3. Best Pizza, 33 Havemeyer Street, Brooklyn
Frank Pinello is the pizza man to know at this triumph of a slice shop, a joint effort between The Brooklyn Star and Roberta’s. Pinello’s wood-fired pies acquire dark, crisp edges, displaying a balance of expert craftsmanship and scrappy individuality made famous at its parent restaurants. To wit: what may be the best white slice in New York, with broad dollops of ricotta, housemade mozzarella, pecorino, and caramelized onions. The outer rim gets a dusting of sesame seeds that rounds out the crust’s inherent nuttiness, and the onions punch through all that dairy with a rich sweetness.
2. Totonno’s, 1524 Neptune Avenue, Brooklyn
A beloved slice of historic New York City, Totonno’s has risen from the ashes twice in the past five years; first from a 2009 fire and then from Hurricane Sandy. Then again, half a decade is a drop in the bucket for the Coney Island pizzeria, which opened in 1924. Thanks to one of the most seasoned coal-fired ovens in town, the pizzas all bear puffed, char-speckled crusts sturdy enough to support generous layers of sweet, herbal tomato sauce and melted fresh mozzarella. The pizzeria is as busy as ever post-storm reconstruction.
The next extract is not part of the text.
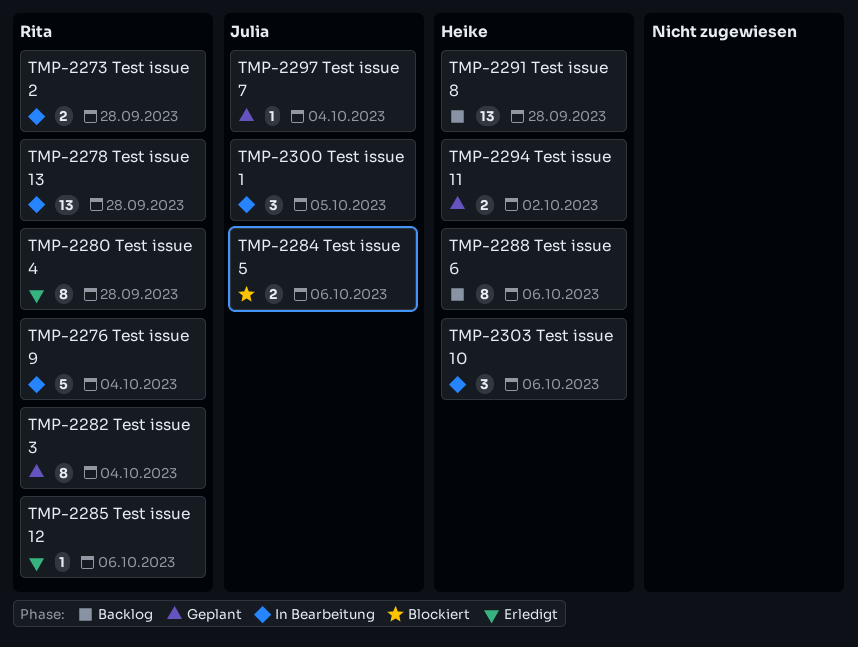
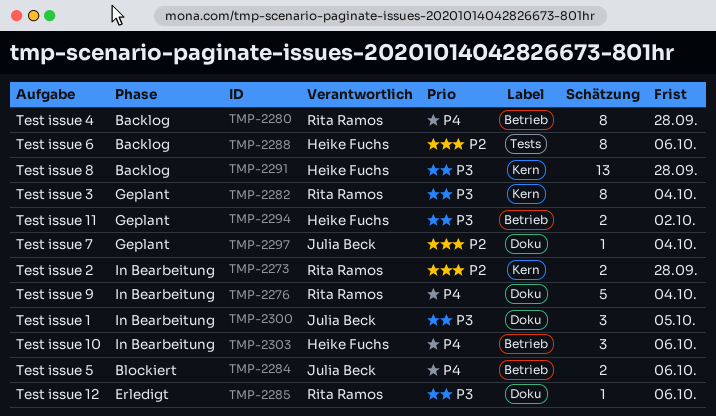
TMP-2278: present -> none
TMP-2280, status: Erledigt -> Backlog

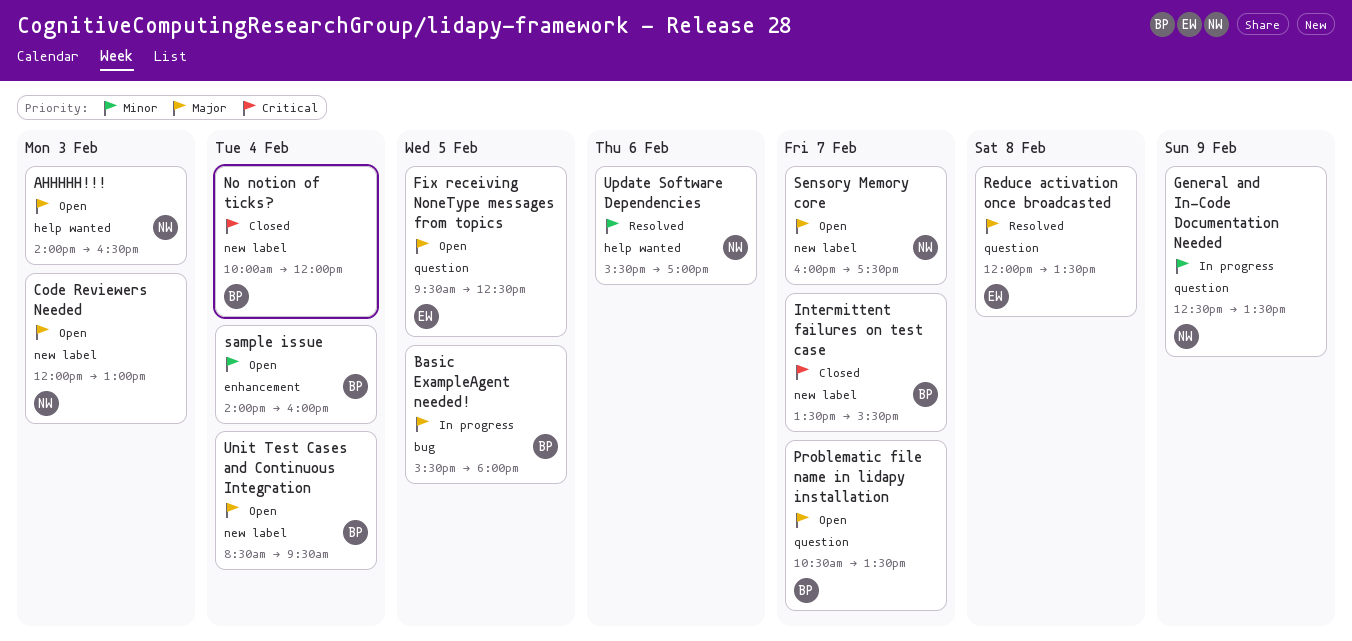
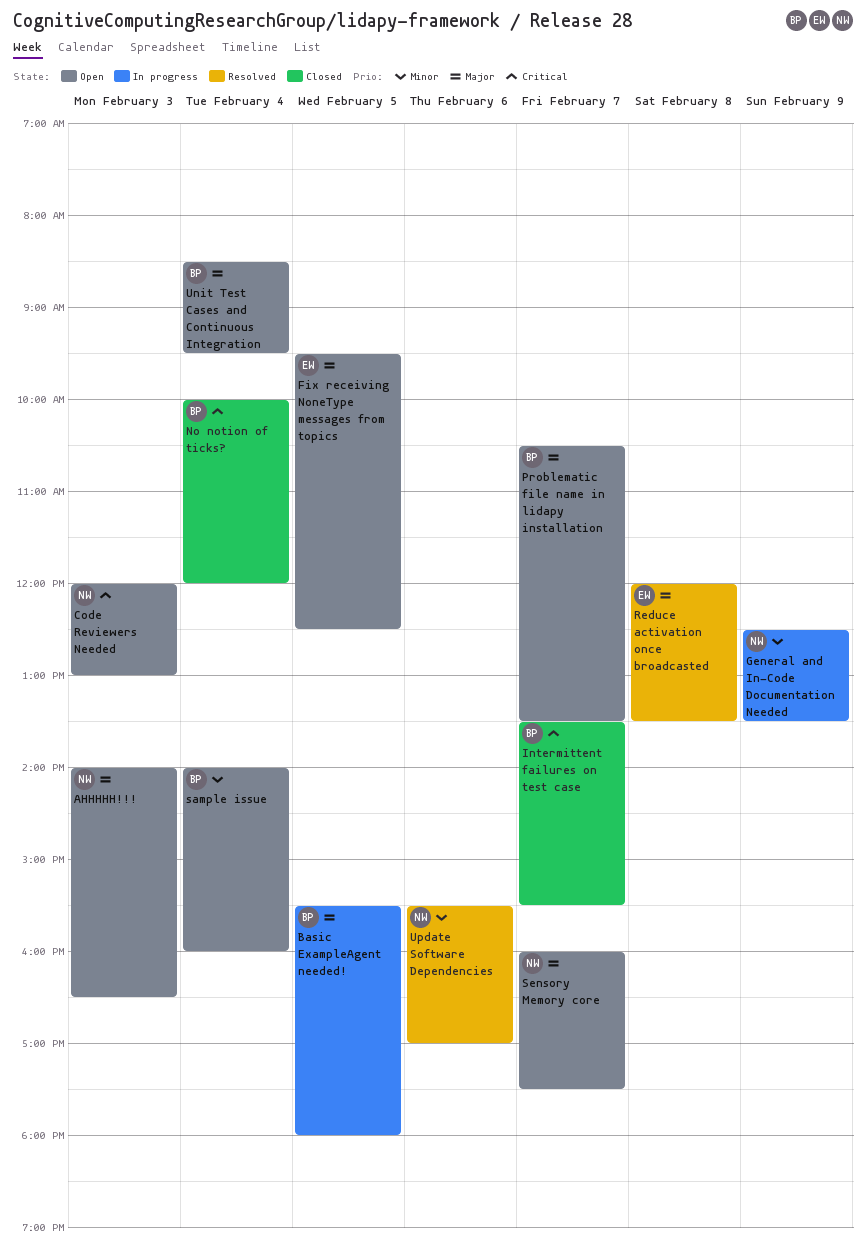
Code Reviewers Needed, priority: Major -> Critical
With any luck, it’ll stay that way well into the future.
1. Di Fara, 1424 Avenue J, Brooklyn
The Big Apple’s patron saint of basil sprinkling, Dom DeMarco has presided over this Midwood dough shrine since 1964 turning out gorgeous, imperfect rounds that are occasionally on the burnt side. No matter, even burnt this stuff is better than most. Whatever gruesome rituals had to be performed to achieve pizza this ethereal, we’ll gladly look the other way. Some folks will tell you to get there early, but we prefer to double down on delicious by placing an order at Di Fara and then walking around the corner to split one of the Italian comfort food dishes served at sister restaurant MD Kitchen. What’s better than a two-hour wait (most things)? A two-hour wait with shrimp parmigiana.